Where a picture appears, leave it out, and print the rest of the records as they are.

[Records provided]
☆ ☆ ☆ ☆ ☆ ☆ ☆

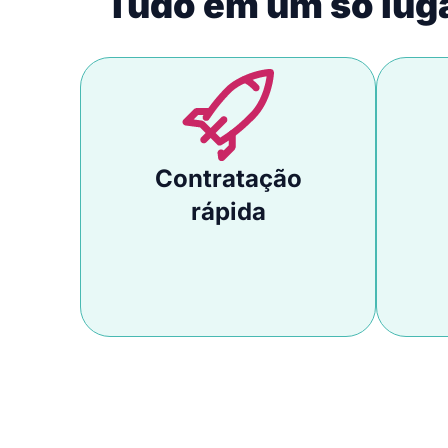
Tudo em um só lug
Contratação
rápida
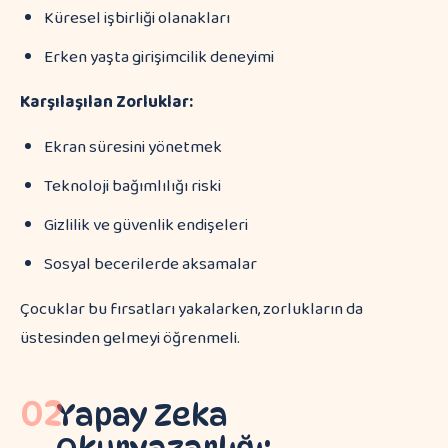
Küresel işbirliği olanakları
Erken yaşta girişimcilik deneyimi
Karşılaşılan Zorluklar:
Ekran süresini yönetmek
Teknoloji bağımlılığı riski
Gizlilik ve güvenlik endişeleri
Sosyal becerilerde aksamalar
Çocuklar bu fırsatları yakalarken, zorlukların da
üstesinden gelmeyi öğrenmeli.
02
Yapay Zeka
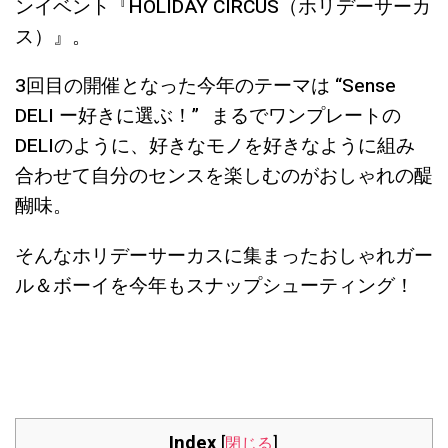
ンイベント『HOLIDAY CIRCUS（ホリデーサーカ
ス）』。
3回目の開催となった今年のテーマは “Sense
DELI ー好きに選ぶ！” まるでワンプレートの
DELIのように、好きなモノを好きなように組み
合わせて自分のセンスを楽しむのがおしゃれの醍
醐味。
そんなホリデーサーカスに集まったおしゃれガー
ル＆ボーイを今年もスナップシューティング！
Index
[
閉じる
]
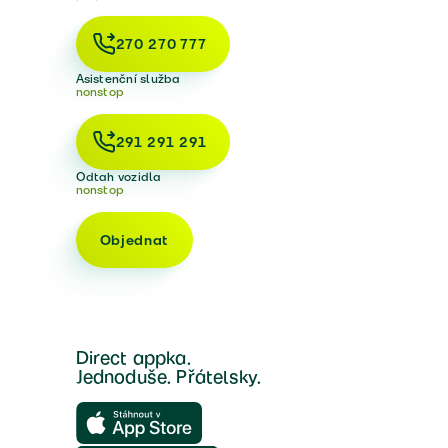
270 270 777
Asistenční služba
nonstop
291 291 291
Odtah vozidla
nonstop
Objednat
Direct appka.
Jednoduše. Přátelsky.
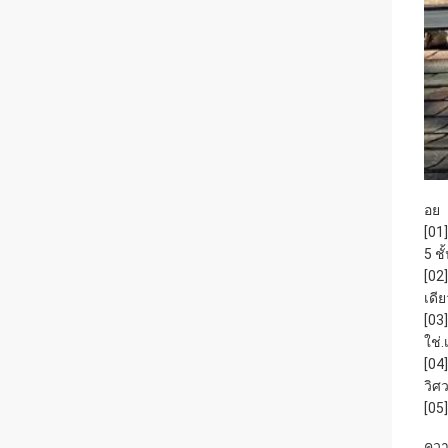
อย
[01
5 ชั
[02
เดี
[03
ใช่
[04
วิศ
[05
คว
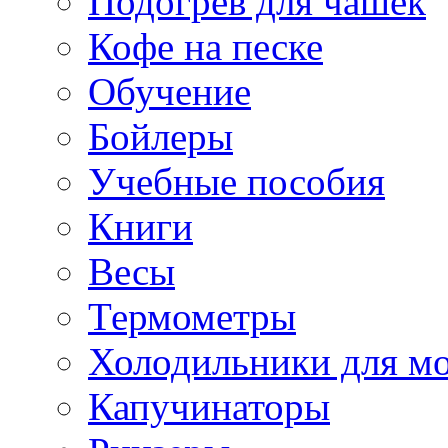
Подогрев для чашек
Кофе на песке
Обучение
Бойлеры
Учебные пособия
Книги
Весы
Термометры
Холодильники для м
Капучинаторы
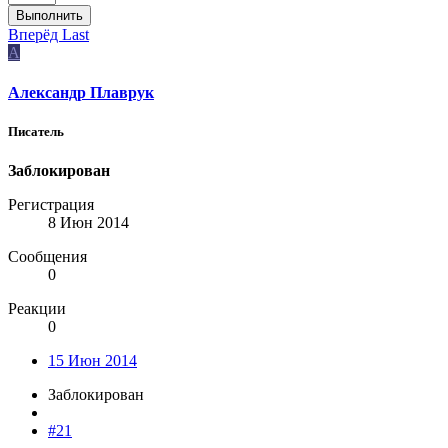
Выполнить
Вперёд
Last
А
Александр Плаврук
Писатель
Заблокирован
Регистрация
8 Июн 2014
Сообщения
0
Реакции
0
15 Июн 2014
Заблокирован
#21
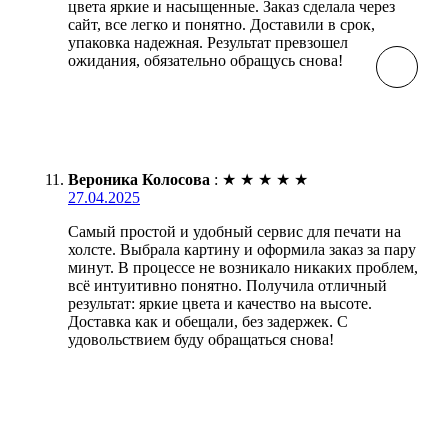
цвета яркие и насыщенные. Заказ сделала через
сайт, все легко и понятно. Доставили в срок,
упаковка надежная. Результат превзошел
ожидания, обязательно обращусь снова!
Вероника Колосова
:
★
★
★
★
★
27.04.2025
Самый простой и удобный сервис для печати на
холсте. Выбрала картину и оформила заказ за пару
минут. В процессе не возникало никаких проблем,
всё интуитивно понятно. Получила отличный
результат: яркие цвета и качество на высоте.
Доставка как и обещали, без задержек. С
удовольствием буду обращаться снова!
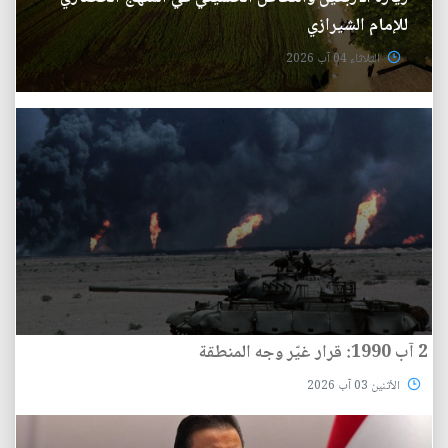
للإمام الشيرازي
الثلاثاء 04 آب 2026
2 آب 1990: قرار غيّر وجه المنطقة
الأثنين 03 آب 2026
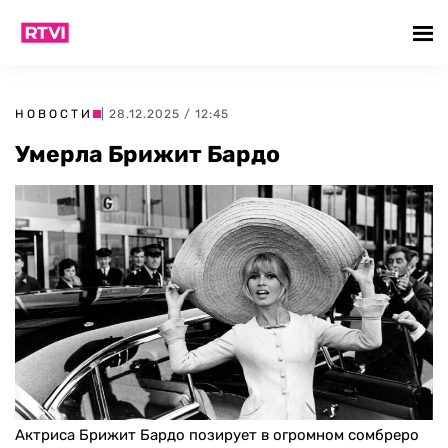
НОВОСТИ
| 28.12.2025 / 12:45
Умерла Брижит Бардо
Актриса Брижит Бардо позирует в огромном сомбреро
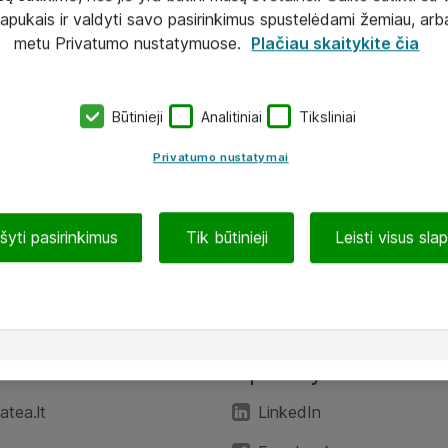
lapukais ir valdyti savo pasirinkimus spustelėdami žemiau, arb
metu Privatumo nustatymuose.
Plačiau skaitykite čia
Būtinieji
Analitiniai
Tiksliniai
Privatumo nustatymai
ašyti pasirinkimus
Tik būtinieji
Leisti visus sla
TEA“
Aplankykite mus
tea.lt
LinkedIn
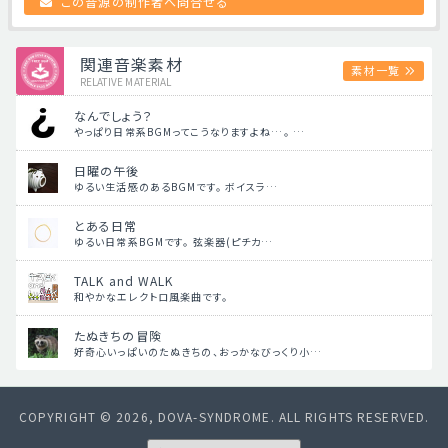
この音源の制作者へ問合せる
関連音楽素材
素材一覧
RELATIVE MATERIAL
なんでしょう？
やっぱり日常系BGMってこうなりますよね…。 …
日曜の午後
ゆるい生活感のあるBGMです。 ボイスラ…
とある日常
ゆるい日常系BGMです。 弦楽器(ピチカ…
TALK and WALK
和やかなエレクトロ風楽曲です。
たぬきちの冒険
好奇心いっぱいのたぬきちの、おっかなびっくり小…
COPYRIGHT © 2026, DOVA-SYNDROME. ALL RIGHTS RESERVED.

☆ ☆ ☆ ☆ ☆ ☆ ☆

[Written reply]
Tudo em um só lug
Contratação
rápida
Küresel işbirliği olanakları
Erken yaşta girişimcilik deneyimi
Karşılaşılan Zorluklar:
Ekran süresini yönetmek
Teknoloji bağımlılığı riski
Gizlilik ve güvenlik endişeleri
Sosyal becerilerde aksamalar
Çocuklar bu fırsatları yakalarken, zorlukların da
üstesinden gelmeyi öğrenmeli.
02
Yapay Zeka
ンイベント『HOLIDAY CIRCUS（ホリデーサーカ
ス）』。
3回目の開催となった今年のテーマは “Sense
DELI ー好きに選ぶ！” まるでワンプレートの
DELIのように、好きなモノを好きなように組み
合わせて自分のセンスを楽しむのがおしゃれの醍
醐味。
そんなホリデーサーカスに集まったおしゃれガー
ル＆ボーイを今年もスナップシューティング！
Index
[
閉じる
]
270 270 777
Asistenční služba
nonstop
291 291 291
Odtah vozidla
nonstop
Objednat
Direct appka.
Jednoduše. Přátelsky.
อย
[01
5 ชั
[02
เดี
[03
ใช่
[04
วิศ
[05
คว
Подогрев для чашек
Кофе на песке
Обучение
Бойлеры
Учебные пособия
Книги
Весы
Термометры
Холодильники для м
Капучинаторы
Выполнить
Вперёд
Last
А
Александр Плаврук
Писатель
Заблокирован
Регистрация
8 Июн 2014
Сообщения
0
Реакции
0
15 Июн 2014
Заблокирован
#21
цвета яркие и насыщенные. Заказ сделала через
сайт, все легко и понятно. Доставили в срок,
упаковка надежная. Результат превзошел
ожидания, обязательно обращусь снова!
Вероника Колосова
:
★
★
★
★
★
27.04.2025
Самый простой и удобный сервис для печати на
холсте. Выбрала картину и оформила заказ за пару
минут. В процессе не возникало никаких проблем,
всё интуитивно понятно. Получила отличный
результат: яркие цвета и качество на высоте.
Доставка как и обещали, без задержек. С
удовольствием буду обращаться снова!
للإمام الشيرازي
الثلاثاء 04 آب 2026
2 آب 1990: قرار غيّر وجه المنطقة
الأثنين 03 آب 2026
НОВОСТИ
| 28.12.2025 / 12:45
Умерла Брижит Бардо
Актриса Брижит Бардо позирует в огромном сомбреро
lapukais ir valdyti savo pasirinkimus spustelėdami žemiau, arb
metu Privatumo nustatymuose.
Plačiau skaitykite čia
Būtinieji
Analitiniai
Tiksliniai
Privatumo nustatymai
ašyti pasirinkimus
Tik būtinieji
Leisti visus sla
TEA“
Aplankykite mus
tea.lt
LinkedIn
この音源の制作者へ問合せる
関連音楽素材
素材一覧
RELATIVE MATERIAL
なんでしょう？
やっぱり日常系BGMってこうなりますよね…。 …
日曜の午後
ゆるい生活感のあるBGMです。 ボイスラ…
とある日常
ゆるい日常系BGMです。 弦楽器(ピチカ…
TALK and WALK
和やかなエレクトロ風楽曲です。
たぬきちの冒険
好奇心いっぱいのたぬきちの、おっかなびっくり小…
COPYRIGHT © 2026, DOVA-SYNDROME. ALL RIGHTS RESERVED.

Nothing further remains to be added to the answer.